When Los Angeles-based Poetic Kinetics founder Patrick Shearn mentions that the sight of thousands of starlings swooping and swirling in unison in giant waves across the sky is one of his inspirations, it is apparent that this artist uses his profound technical skills to create reminders of nature’s awesome power. Murmuration, a deliciously alliterative word, is the perfect metaphor for Shearn’s site-specific work like Liquid Shard (2016) and Silver Current (2019), a billowing network of shimmering silvery filaments that floated on the wind over historic Custom House Square in New Bedford, Massachusetts in the summer of 2019.
This immersive installation was the keystone element in the kickoff of Summer Winds, a season-long series of exhibitions and programming under the auspices of the newly formed Massachusetts Design Art and Technology Institute (DATMA), a non-collecting museum bringing international artists and performers creating wind-related work throughout the public parks and along the waterfront of downtown New Bedford.

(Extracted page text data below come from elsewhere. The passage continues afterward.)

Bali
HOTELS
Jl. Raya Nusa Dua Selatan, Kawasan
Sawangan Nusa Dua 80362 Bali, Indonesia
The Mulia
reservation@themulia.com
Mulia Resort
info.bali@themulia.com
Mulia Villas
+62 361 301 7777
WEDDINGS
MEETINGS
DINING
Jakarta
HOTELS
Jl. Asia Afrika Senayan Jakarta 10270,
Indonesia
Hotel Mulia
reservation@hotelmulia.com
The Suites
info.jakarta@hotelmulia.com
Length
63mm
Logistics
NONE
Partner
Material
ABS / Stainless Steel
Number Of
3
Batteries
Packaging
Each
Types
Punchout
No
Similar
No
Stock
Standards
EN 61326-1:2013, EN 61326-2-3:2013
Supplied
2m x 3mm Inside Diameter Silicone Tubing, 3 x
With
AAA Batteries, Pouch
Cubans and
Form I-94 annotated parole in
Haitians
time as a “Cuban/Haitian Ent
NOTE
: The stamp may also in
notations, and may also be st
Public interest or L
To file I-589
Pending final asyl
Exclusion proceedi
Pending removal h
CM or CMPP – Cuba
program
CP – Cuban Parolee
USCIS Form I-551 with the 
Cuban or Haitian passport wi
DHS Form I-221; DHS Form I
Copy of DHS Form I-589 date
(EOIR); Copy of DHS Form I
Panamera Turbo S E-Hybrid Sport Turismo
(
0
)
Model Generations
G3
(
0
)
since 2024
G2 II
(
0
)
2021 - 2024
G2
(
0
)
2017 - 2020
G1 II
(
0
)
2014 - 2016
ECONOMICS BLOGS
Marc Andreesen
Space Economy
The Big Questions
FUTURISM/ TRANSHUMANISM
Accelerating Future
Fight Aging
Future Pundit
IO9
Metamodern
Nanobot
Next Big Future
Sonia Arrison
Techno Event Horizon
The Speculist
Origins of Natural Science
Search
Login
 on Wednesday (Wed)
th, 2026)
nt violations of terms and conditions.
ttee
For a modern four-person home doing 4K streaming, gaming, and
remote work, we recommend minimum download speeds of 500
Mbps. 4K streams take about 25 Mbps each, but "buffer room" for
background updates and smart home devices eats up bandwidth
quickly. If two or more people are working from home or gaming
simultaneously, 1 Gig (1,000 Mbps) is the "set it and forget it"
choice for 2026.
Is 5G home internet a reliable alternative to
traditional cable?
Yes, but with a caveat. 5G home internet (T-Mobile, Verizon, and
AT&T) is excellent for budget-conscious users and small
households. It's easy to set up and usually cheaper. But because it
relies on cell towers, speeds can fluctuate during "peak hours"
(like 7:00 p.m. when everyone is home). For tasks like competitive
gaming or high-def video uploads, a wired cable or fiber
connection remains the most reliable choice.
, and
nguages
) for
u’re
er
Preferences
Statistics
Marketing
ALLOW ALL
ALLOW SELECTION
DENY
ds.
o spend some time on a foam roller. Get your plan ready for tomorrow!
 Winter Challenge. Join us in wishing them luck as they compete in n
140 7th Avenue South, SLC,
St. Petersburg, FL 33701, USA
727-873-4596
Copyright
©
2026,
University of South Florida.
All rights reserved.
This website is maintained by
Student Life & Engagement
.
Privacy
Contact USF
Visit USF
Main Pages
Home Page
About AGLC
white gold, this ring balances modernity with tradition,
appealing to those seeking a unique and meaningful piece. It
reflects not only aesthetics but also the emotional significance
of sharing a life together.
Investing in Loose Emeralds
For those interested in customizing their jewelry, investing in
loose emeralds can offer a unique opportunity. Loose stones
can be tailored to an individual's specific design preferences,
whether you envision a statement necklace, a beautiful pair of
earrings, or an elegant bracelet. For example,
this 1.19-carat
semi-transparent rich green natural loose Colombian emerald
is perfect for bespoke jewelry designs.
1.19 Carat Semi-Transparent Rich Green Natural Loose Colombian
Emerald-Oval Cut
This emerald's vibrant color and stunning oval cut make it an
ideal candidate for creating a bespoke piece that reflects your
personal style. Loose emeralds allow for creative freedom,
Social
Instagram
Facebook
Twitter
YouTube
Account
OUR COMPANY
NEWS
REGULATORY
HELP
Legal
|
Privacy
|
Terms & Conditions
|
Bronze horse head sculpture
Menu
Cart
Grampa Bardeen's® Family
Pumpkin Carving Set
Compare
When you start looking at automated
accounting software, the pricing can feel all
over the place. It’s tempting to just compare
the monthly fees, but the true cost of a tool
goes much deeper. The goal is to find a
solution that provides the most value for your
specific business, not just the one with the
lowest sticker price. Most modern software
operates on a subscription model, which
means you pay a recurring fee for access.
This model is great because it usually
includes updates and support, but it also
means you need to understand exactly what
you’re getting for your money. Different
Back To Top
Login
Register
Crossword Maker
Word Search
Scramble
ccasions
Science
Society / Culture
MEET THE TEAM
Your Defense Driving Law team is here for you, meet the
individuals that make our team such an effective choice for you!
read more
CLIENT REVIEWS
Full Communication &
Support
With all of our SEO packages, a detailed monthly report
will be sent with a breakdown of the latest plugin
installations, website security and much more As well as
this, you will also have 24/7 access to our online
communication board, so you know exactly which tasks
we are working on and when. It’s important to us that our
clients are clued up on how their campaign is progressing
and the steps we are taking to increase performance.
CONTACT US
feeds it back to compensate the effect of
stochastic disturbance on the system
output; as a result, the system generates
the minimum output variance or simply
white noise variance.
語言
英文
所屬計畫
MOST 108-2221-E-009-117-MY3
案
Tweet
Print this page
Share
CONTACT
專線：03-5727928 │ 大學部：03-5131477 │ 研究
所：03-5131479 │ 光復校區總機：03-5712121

During the 19th century, this city, perched on the south coast of Massachusetts, was one of the most important whaling ports in the world. Still known for its fishing fleet and seafood production-based economy, the city has suffered along with the embattled local fishing industry as it responds to the pressures of an eroding environment, government regulation, and international competition. As a coastal city, it must confront the effects of climate change and come up with solutions or consign itself to eventual extinction. Forward-thinking local advocates believe that investing in new technologies, like wind turbines, may offer a solution. In fact, Massachusetts leads the way in its commitment to the development of renewable offshore wind energy: the New Bedford Marine Commerce Terminal is the first hub in the country designed for the deployment of offshore wind farms.